Wednesday, July 22, 2020

Book Review: S.N. Haskell by Gerald Wheeler

S.N. Haskell: Adventist Pioneer, Evangelist, Missionary, and EditorS.N. Haskell: Adventist Pioneer, Evangelist, Missionary, and Editor by Gerald Wheeler
My rating: 5 of 5 stars

A scion of New England culture who join a new faith born from the same location, his influence upon the Seventh-day Adventist church has been profoundly positive though in his zeal to defend it has had some negative consequences. S.N. Haskell: Adventist Pioneer, Evangelist, Missionary, and Editor is Gerald Wheeler’s second book of the Adventist Pioneer series as he follows the life of Ellen White’s most ardent defender and the impact he had on the church as well as how the times he grew up and lived in influenced him.

Wheeler begins his biography of Haskell by how he married his first wife Mary who was over two decades older than he was before describing the upbringing in the small New England town that made Haskell agree to this marriage even though he was about to become a preacher. After beginning preaching, Haskell interacted with Seventh-day Adventists and investigated the Sabbath then began keeping it though it was a visit by Joseph Bates that truly converted he and his wife. Once an Adventist, Haskell through himself into everything he could within the denomination from preacher to eventually administration—serving as president of three conferences at the same time across the country at one point—as well as writing articles from various publications. Though at first opposed to the Whites, because of his own dictatorial attitude but once confronted by Ellen through of her testimonies to him that opposition changed to become Ellen’s greatest defender. Wheeler relates Haskell’s career and its impact his first marriage in which his wife stayed at home and how things changed during his second marriage to Hetty who traveled with him around the world. Wheeler also goes into Haskell’s writing, marketing, organizational, and missionary endeavors throughout the book in which like many Adventist pioneers they were jacks-of-all-trades for the denomination. Throughout the last third of the book, Wheeler relates Haskell’s defending of Ellen White’s ministry in various ways but most particularly with the “daily” controversy and W.W. Prescott whom he did not trust, but his arguments in defense of White’s ministry injected elements of Fundamentalism into the denomination that would causes issues within the denomination at the end of this life and long afterwards.

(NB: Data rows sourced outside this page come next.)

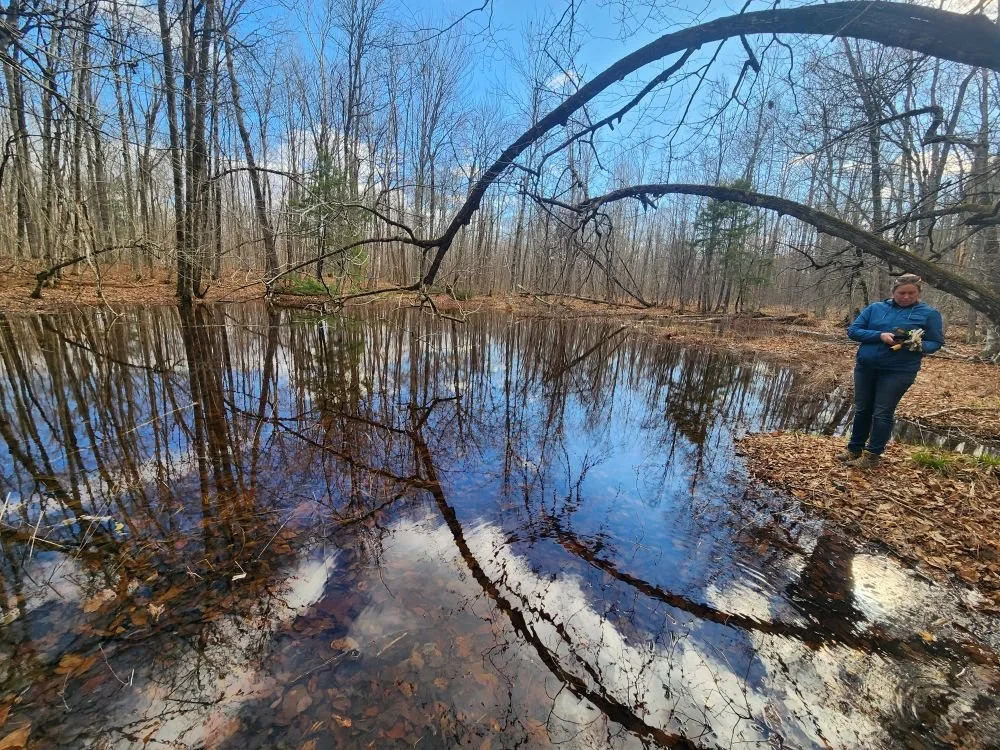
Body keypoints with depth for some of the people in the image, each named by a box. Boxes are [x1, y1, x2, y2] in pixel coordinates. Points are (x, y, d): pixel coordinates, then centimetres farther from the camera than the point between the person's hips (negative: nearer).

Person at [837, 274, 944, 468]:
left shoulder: (929, 313, 0)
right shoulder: (875, 308, 4)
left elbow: (936, 343, 3)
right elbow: (853, 331, -1)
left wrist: (919, 346, -20)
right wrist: (880, 335, -17)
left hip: (898, 372, -2)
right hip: (865, 367, 3)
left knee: (882, 414, 1)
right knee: (862, 410, 11)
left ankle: (872, 455, 12)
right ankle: (854, 449, 23)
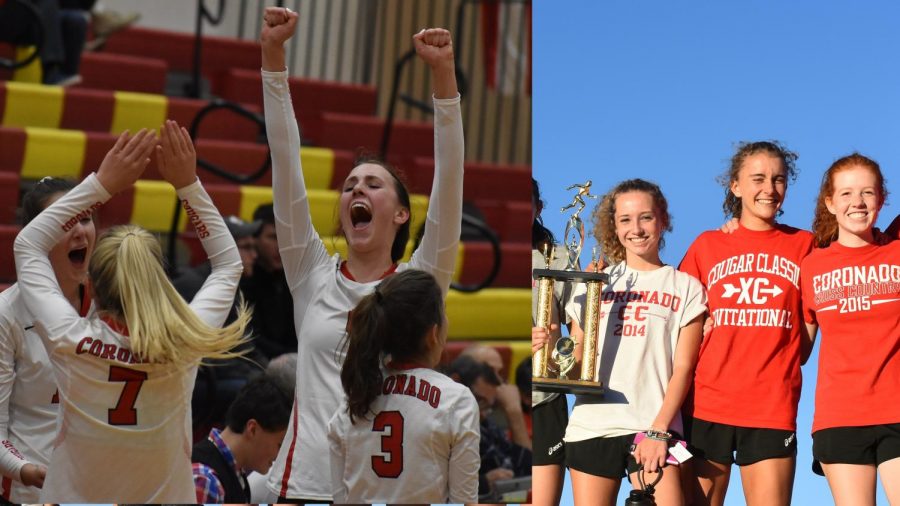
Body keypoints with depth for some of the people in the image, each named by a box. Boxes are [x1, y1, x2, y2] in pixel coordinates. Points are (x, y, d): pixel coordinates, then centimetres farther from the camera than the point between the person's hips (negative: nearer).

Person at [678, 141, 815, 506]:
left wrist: (783, 368, 1)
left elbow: (808, 328, 11)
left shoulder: (803, 245, 9)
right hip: (706, 405, 1)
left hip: (772, 408, -1)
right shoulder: (707, 246, 10)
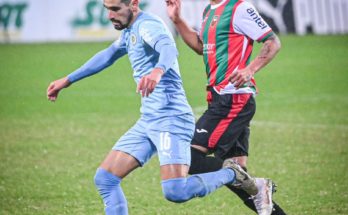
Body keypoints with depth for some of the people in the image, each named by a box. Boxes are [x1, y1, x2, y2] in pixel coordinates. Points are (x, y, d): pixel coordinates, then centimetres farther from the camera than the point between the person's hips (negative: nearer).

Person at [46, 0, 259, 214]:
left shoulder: (148, 24, -13)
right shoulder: (130, 32, 17)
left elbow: (169, 48, -35)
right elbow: (108, 56, 36)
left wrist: (157, 71, -58)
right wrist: (67, 81, 40)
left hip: (171, 118, -10)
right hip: (148, 122, 10)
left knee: (175, 191, -24)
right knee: (105, 179, 3)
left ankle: (230, 174, 2)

Throughout the book Wheeler emphasizes the cultural background of various regions of the United States as well as the historical events happening in the nation and other nations that Haskell did missionary service in that influenced his time there. In the chapter end notes Wheeler would list numerous books that would further inform the reader about the cultural and historical trends that not only influenced Haskell but the Seventh-day Adventist Church as a whole. While Wheeler does discuss Haskell’s distrust of W.W. Prescott and his role in the “daily” controversy as well as the implications of his arguments in opposing Prescott because he believed Prescott was undermining Ellen White, but Wheeler seemed to avoid Haskell’s character assassination of Prescott to Ellen White as written seen in Gilbert M. Valentine’s biography of Prescott.

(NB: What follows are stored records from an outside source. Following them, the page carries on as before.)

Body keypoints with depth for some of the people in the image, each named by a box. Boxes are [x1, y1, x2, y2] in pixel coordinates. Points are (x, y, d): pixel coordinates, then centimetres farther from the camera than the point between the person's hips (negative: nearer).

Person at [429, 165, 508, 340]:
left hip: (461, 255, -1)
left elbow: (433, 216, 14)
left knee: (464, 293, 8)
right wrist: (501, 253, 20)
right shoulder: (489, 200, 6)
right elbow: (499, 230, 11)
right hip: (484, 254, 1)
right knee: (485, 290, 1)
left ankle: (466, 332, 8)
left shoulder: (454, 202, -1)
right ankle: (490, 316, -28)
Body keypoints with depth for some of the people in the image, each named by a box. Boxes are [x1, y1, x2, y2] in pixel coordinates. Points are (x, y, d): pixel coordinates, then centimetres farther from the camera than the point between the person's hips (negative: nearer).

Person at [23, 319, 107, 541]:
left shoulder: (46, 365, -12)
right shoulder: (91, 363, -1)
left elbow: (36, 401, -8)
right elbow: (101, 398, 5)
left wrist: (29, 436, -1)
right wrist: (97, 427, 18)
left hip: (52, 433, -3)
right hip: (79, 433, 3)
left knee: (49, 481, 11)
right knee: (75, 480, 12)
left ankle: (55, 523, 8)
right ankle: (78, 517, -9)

S.N. Haskell: Adventist Pioneer, Evangelist, Missionary, and Editor not only follows a pioneer of the Adventist denomination but also the times he lived in and the social trends before and during his life that affected him and the denomination. Gerald Wheeler’s scholarship and writing style makes this another great biography in the Adventist Pioneer series that anyone interested in the history of the denomination would want to read.